Let $(\ov{x} , \ov{y})$ be the co-ordinates of C.G. of the lamina then,

$\ov{x} = {∫ x dm}/{∫ dm}$ = ${∫ x ρ dA}/{∫ ρ dA}$ ; $\ov{y} = {∫ y dm}/{∫ dm}$ = ${∫ y ρ dA}/{∫ ρ dA}$

or in Double integral form, Cartesian system (dA = dx dy)

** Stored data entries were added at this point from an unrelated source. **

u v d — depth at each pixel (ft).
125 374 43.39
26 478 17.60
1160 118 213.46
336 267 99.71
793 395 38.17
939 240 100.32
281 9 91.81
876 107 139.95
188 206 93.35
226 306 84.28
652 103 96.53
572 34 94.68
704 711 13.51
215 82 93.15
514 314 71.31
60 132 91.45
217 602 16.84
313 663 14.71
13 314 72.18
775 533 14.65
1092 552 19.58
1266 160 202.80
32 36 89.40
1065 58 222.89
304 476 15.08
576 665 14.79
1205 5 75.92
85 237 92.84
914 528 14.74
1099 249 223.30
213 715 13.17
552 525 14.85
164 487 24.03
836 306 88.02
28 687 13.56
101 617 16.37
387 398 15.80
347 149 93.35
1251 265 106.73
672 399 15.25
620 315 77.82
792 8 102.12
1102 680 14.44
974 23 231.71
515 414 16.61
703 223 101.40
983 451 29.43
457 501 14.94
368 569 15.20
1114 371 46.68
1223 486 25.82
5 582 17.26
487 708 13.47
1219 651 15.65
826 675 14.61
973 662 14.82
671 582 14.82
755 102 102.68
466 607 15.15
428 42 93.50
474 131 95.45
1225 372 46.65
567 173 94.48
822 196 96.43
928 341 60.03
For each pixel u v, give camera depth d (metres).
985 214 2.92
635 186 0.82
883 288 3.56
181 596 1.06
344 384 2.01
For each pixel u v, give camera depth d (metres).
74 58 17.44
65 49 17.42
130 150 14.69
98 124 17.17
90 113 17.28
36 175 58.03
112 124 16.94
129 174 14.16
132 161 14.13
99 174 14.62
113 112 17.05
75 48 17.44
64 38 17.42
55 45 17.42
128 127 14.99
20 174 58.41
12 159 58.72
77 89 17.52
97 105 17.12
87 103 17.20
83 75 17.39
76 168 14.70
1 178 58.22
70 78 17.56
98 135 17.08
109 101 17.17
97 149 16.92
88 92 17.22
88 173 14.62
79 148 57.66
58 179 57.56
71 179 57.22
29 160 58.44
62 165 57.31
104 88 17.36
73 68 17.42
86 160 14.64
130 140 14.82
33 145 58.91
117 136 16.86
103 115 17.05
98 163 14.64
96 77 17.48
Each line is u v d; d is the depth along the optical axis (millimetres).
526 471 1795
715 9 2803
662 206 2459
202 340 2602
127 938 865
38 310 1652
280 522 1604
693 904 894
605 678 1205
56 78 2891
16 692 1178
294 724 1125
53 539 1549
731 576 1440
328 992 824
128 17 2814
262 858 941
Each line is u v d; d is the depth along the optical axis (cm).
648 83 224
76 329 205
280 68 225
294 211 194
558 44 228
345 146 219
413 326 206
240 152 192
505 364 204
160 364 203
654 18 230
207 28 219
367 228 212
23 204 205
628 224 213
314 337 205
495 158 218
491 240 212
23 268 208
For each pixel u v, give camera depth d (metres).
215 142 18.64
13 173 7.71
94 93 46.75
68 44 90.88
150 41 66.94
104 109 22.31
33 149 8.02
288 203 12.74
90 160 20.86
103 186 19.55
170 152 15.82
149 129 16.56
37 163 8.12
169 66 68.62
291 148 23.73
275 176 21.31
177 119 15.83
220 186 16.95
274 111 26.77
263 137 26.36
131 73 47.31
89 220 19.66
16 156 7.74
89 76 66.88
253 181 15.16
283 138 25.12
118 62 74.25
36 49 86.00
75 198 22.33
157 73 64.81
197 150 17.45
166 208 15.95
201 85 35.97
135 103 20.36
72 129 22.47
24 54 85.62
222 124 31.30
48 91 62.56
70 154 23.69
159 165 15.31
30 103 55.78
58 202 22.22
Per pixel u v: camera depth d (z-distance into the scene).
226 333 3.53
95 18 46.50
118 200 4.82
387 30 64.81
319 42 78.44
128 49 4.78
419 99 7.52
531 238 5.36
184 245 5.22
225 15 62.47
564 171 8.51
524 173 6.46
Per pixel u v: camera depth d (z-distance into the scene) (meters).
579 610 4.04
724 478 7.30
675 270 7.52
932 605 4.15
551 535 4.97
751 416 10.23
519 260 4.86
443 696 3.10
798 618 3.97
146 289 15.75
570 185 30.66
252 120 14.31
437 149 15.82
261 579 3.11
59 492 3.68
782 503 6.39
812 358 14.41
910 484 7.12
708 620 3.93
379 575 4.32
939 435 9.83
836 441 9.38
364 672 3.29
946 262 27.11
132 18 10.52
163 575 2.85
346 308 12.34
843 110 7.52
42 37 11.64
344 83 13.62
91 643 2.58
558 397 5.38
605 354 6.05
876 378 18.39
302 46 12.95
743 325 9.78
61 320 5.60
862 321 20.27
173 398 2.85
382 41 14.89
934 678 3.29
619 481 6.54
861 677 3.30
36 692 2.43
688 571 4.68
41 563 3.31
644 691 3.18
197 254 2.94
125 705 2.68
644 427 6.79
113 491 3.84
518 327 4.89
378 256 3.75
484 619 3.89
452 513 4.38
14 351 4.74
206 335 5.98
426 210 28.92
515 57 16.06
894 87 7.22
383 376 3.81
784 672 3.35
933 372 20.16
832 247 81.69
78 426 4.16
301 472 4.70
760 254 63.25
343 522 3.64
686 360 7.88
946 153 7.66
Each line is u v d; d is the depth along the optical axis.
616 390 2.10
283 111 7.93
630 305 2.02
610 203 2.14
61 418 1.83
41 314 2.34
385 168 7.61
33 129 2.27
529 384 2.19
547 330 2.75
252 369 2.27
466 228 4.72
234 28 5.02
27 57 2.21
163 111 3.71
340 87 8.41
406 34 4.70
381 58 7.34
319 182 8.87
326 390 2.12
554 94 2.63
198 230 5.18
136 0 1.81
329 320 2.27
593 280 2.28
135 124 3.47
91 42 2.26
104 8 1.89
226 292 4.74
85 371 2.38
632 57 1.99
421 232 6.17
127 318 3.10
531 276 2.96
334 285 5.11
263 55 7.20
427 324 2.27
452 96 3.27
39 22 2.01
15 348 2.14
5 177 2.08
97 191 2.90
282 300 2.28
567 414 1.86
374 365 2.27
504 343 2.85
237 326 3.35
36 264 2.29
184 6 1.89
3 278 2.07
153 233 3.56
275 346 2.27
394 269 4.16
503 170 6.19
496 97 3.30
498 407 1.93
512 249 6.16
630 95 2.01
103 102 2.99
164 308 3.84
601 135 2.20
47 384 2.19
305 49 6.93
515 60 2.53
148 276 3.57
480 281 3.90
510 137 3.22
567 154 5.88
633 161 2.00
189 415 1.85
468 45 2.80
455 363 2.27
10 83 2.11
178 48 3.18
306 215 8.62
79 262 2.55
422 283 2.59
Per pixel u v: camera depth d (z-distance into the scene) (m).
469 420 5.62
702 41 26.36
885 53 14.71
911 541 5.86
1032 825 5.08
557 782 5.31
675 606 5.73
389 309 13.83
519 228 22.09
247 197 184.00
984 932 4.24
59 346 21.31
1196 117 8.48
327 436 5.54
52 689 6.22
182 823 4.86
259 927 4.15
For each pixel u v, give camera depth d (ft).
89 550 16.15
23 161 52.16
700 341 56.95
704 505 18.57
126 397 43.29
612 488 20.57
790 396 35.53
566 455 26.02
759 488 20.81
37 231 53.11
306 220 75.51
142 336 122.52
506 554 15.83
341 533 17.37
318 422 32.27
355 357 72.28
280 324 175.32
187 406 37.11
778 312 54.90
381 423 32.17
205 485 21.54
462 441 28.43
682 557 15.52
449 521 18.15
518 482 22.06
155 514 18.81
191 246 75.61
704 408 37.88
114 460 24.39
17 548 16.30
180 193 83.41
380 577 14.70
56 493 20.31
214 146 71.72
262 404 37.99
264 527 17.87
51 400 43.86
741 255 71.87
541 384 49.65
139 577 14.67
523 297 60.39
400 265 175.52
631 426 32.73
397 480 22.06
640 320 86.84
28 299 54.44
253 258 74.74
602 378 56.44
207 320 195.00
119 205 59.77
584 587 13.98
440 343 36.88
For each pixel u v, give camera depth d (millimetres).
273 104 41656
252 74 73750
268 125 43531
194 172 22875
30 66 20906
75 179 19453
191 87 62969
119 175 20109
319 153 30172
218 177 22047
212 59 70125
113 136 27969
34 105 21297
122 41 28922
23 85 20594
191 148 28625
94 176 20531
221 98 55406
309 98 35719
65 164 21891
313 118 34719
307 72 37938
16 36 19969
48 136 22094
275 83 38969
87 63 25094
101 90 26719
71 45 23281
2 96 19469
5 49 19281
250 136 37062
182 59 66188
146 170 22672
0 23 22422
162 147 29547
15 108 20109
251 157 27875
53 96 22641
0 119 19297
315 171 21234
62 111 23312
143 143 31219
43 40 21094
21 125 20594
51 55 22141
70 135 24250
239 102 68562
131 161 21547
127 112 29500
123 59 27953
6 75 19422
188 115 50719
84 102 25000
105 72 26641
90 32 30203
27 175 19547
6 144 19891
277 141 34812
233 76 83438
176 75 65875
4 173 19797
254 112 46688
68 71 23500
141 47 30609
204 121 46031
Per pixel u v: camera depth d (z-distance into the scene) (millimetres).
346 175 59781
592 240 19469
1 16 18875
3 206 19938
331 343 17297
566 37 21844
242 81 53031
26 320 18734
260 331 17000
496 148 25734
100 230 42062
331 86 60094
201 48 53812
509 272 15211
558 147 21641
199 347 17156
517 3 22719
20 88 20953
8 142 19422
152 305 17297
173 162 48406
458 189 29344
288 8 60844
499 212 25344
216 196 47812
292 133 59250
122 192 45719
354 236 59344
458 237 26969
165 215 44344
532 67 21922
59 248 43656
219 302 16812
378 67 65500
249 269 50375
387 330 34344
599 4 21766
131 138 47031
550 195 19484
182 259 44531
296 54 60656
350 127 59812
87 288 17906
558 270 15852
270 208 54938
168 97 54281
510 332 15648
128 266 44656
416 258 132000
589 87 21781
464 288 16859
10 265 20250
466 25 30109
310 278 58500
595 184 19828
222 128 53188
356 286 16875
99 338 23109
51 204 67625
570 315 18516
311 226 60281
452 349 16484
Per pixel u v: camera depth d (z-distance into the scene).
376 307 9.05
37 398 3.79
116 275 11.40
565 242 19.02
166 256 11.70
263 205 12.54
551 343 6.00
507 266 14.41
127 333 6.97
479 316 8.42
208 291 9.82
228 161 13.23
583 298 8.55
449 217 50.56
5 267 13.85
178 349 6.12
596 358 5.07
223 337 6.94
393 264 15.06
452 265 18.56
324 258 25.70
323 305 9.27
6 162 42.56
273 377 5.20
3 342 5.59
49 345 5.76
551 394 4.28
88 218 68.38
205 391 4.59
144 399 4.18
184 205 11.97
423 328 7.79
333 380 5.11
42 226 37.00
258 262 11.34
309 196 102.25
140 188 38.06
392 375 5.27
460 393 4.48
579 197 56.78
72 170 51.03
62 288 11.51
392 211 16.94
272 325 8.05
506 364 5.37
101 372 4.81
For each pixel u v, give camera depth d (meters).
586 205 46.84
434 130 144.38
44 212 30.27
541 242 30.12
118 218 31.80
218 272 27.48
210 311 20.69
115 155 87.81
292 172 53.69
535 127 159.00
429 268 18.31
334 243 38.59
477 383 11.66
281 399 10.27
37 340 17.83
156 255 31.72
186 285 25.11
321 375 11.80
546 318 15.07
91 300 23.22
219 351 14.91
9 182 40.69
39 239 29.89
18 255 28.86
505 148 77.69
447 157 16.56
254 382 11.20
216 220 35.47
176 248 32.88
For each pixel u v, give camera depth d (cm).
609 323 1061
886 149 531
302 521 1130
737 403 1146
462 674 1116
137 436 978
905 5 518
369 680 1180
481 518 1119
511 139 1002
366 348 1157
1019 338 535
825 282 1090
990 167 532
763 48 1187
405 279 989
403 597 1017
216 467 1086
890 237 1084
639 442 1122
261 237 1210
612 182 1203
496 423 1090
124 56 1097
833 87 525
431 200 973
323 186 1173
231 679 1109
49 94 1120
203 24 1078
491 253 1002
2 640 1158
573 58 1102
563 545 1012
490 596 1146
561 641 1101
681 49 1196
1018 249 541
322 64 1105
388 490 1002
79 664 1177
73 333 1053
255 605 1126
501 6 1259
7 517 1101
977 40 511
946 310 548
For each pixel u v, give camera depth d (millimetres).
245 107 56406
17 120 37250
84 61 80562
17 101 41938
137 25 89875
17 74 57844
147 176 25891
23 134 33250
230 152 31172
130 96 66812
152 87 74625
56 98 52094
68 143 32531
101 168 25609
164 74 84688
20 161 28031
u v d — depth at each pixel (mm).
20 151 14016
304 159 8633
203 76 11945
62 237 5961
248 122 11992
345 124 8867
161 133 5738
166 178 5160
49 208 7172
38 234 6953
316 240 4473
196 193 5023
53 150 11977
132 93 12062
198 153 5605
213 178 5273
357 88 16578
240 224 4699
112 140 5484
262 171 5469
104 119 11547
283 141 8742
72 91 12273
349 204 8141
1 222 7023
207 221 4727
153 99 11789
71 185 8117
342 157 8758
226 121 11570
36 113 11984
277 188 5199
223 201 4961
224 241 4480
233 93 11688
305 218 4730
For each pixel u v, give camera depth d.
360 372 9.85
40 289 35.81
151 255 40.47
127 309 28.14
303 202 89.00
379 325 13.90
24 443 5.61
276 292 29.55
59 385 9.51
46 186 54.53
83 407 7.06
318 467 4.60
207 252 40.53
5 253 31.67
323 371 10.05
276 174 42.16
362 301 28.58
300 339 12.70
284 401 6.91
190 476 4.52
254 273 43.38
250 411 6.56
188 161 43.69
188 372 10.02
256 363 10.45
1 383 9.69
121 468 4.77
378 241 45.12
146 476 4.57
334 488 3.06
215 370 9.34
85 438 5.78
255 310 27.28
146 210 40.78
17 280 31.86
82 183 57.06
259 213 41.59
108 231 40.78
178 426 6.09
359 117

$\ov{x} = {∬ x ρ dx dy}/{∬ρ dx dy}$ ; $\ov{y} = {∬ y ρ dx dy}/{∬ρ dx dy}$

If ρ is a constant,
$\ov{x} = {∬ x dx dy}/{∬dx dy}$ ; $\ov{y} = {∬ y dx dy}/{∬dx dy}$

If the curve is given in polar co-ordinates,

dA = r dr dθ; x = r cosθ ; y = r sinθ ; then

$\ov{x} = {∫∫ \text"r cosθ ρ r dr dθ"}/{∫∫\text"ρ r dr dθ"}$ ; $\ov{y} = {∫∫ \text"r sinθ ρ r dr dθ"}/{∫∫\text"ρ r dr dθ"}$

Note:

(a) $\ov{x} = {∫ \text"x ρ y dx"}/{∫\text"ρ y dx"}$ ; $\ov{y} = {∫ y/2 \text" ρ y dx"}/{∫\text"ρ y dx"}$ = ${ 1/2 ∫ ρ y^2 dx}/{∫ρ y dx}$

(b) $\ov{x} = {2/3 ∫↙α↖β r^3 \text"cosθ dθ"}/{ ∫↙α↖β r^2 dθ}$ ; $\ov{y} = {2/3 ∫↙α↖β r^3 \text"sinθ dθ"}/{ ∫↙α↖β r^2 dθ}$

C.G. of a solid

$\ov{x} = {∫∫∫ \text"x ρ dx dy dz"}/{∫∫∫ \text"ρ dx dy dz"}$ ; $\ov{y} = {∫∫∫ \text"y ρ dx dy dz"}/{∫∫∫ \text"ρ dx dy dz"}$ ; $\ov{z} = {∫∫∫ \text"z ρ dx dy dz"}/{∫∫∫ \text"ρ dx dy dz"}$

Moment of inertia

M.I. denoted by I: I = ∫ $p^2$ dm


I = M $K^2$

Radius of Gyration = K = $√{I/M}$

Note:
1. For M.I. of an area, we take dm = dx dy

I = ∫∫ $p^2$ dx dy in cartesian form, I = ∫∫ $p^2$ r dr dθ in polar form

2. For M.I. of an arc, we take dm = ds.

I = ∫ $p^2$ ds and convert ds into ${ds}/{dx}$ dx or ${ds}/{dy}$ dy or ${ds}/{dt}$ dt, according to the nature of the curve

3. If density is variable, say ρ at (x, y) or (r, θ) then the

M.I. of mass = I = ∫∫ $p^2$ ρ dx dy or I = ∫∫ $p^2$ ρ dr dθ or I = ∫ $p^2$ ρ ds

4. For M.I. of a solid, I = ∫∫∫ $p^2$ ρ dv.

Theorems of moment of inertia

I. Parallel Axes Theorem: $I_A = I_G + M d^2$ where M is mass of the body and d is the distance between the parallel axes.

II. Perpendicular Axes Theorem: $I_z = I_x + I_y$

Note: This theorem is applicable to plane lamina and not to three-dimensional solids.